Remember, the Tax Office may not have all the facts so their initial interpretation of the information received is not definitive and by law, they must allow the interested party opportunity to clarify the data. If the recipient of the notification agrees with its content, they must sign and return the enclosed form to that effect. If, however, to the contrary, the recipient is not in agreement with the Tax Office’s assessment, they may respond with an appeal stating their case and providing any supporting documents that prove their statements.
If the taxpayer requires more time to gather the necessary paperwork in order to respond to the notification, an extension can be requested to increase the ten-day deadline as long as the criteria for the extension is met. As you can imagine, this process is not always simple and the Tax Office may not grant an extension so this course of action should only be taken in extreme cases and it is preferable to ensure a proper response is submitted within the deadline stipulated in the letter to avoid any complications.

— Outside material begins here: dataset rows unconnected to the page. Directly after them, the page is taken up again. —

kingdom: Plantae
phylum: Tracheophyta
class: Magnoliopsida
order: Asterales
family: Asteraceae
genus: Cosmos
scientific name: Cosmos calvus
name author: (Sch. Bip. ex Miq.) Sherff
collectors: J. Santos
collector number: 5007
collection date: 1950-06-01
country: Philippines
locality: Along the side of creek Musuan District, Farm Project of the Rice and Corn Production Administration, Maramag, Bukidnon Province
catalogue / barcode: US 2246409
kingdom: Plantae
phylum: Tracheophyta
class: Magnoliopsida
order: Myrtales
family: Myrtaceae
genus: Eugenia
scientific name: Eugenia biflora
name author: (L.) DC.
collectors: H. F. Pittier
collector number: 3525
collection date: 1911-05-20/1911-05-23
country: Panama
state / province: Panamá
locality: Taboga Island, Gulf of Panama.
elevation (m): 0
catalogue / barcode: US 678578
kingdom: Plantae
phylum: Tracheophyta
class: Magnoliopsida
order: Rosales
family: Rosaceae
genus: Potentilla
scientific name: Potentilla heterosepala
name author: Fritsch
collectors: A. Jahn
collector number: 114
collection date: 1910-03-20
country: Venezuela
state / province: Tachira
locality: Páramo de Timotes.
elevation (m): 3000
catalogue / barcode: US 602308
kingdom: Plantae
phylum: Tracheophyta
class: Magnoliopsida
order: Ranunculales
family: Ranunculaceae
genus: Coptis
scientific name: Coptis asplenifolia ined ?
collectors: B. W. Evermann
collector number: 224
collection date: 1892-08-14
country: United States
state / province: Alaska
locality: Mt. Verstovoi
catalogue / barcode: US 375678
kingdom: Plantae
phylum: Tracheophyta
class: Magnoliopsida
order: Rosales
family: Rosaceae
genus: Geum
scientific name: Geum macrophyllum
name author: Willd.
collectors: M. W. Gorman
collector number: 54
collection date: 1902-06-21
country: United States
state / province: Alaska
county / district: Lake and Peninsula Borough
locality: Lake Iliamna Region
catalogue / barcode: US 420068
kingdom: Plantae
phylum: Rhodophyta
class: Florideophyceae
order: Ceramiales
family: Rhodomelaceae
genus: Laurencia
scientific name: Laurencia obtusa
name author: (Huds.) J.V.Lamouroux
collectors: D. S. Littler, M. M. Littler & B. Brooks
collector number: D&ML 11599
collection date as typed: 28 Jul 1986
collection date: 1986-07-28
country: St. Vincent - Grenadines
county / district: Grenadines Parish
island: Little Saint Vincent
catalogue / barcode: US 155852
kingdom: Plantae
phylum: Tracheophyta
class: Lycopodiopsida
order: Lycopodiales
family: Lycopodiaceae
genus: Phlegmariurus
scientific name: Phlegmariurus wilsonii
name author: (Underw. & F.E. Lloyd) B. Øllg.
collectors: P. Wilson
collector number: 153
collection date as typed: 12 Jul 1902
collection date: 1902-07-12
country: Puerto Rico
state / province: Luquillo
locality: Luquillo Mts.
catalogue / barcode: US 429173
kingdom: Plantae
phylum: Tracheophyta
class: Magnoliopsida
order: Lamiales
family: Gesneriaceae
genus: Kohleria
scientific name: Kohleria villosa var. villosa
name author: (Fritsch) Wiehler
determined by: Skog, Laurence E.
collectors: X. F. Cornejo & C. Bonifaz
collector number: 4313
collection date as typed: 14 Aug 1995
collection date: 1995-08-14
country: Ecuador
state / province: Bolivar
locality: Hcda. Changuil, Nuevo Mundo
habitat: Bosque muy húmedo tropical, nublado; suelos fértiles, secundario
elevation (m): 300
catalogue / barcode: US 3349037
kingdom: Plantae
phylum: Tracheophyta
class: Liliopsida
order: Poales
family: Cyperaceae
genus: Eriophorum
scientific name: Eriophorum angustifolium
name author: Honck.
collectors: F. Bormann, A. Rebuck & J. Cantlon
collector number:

After deciding what to respond, the recipient of the notification must decide how to inform the Tax Office. By this, I mean, the taxpayer must ensure the Tax Office receives the response in a clear and timely manner to prevent further investigation into the matter. A response may be presented in paper form, a hard copy that is taken directly to the nearest Tax Office and registered into the system. Two copies must be taken; one for the Tax Office and one for the taxpayer that must be stamped and dated to confirm when it was delivered. The other method is via their online platform, but this is only accessible if the interested party has a verified digital certificate or another means of access to their system.
The next step: If the Tax Office receives a response within the deadline, they review the declaration made along with any supporting documents, and from there they draw their conclusions and issue another notification. This notification may be favourable, they are happy with the evidence provided and confirm the file has been closed or they are not satisfied with the explanation and they proceed to inform the taxpayer of the next phase of the process. If they have detected what they consider fraudulent declarations, the result could be that any tax relief obtained is dismissed, meaning the difference must be paid or there could be a penalty to pay for filing declarations outside the proper period.
Whatever the outcome, the taxpayer still has an opportunity to state their case if the Tax Office has not responded in their favour and they feel their assessment of the facts is incorrect. Each time responses go back and forth between the taxpayer and the Tax Office, the file is escalated to another level, so it is imperative the taxpayer knows what they are doing, because the procedures get more and more complicated.
The language used in these notifications is not usually easy to understand, even for Spanish nationals so if you receive one, it is advisable you have a professional verify exactly what it is about and what needs to be done and to prevent the situation from worsening because of a misunderstanding or simply because the taxpayer fails to respond in a timely manner. Officials at the Tax Office can provide further information about the situation but if you do not understand sufficient Spanish, this may not prove very useful and protocols must still be followed to respond properly.
It is possible to advise the Tax Office if the taxpayer is unavailable to receive notifications, if they are going to be away on holiday for example and in this way, they hold off sending notifications for a limited period of time but it means deadlines can be properly met. I always recommend dating the notification so there is no doubt about when it was received.
Whatever the case, the “ostrich approach” is never an option. The Tax Office may be understaffed but it never forgets, however scary it may be to receive an official notification, it is far worse to ignore it as the problem needs to be tackled head on.